# JOB
What lines in the records below hold the string "Категория"? Please show them.

# MATERIAL FOR THE TASK
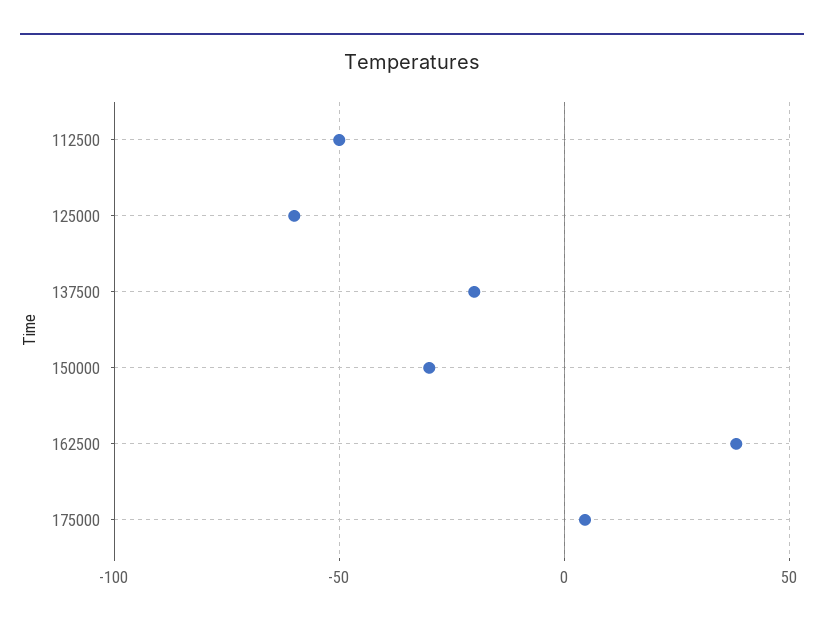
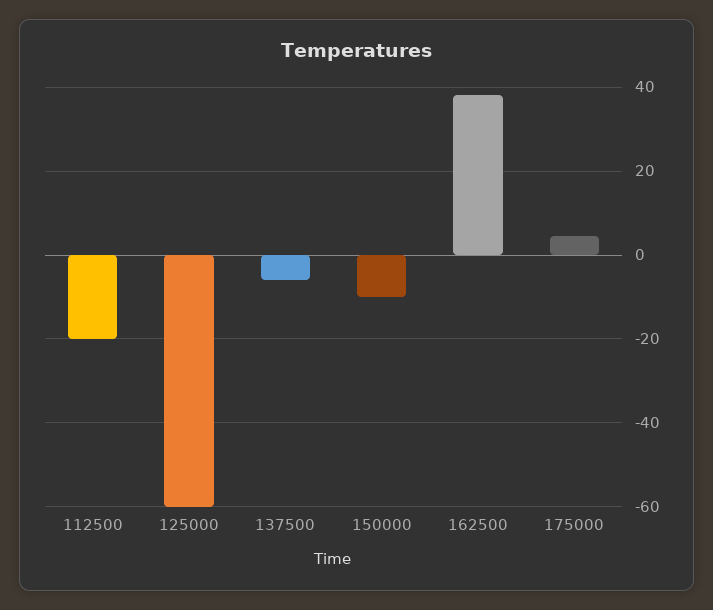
112500: -50 -> -20
137500: -20 -> -6
150000: -30 -> -10

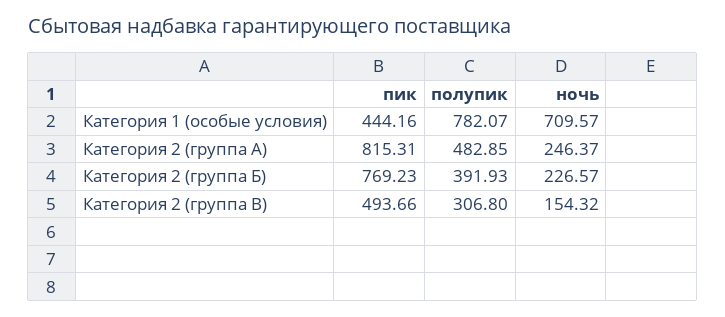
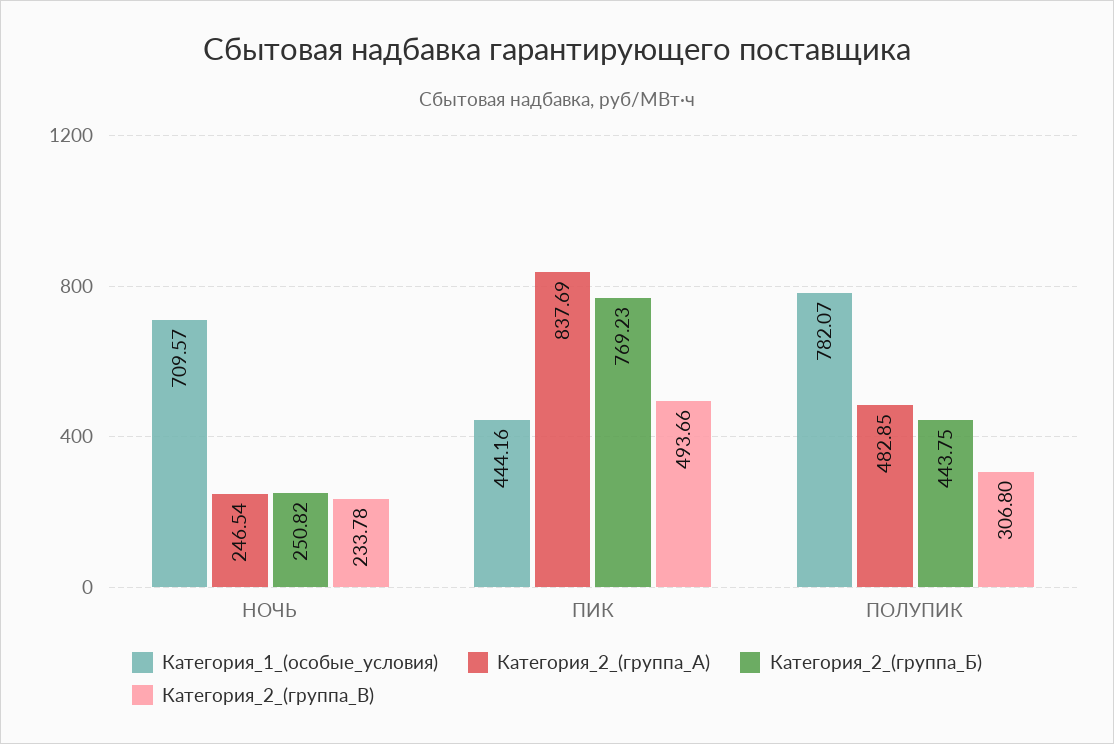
Категория 2 (группа А), пик: 815.31 -> 837.69
Категория 2 (группа А), ночь: 246.37 -> 246.54
Категория 2 (группа Б), полупик: 391.93 -> 443.75
Категория 2 (группа Б), ночь: 226.57 -> 250.82
Категория 2 (группа В), ночь: 154.32 -> 233.78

# ANSWER SECTION
Категория 2 (группа А), пик: 815.31 -> 837.69
Категория 2 (группа А), ночь: 246.37 -> 246.54
Категория 2 (группа Б), полупик: 391.93 -> 443.75
Категория 2 (группа Б), ночь: 226.57 -> 250.82
Категория 2 (группа В), ночь: 154.32 -> 233.78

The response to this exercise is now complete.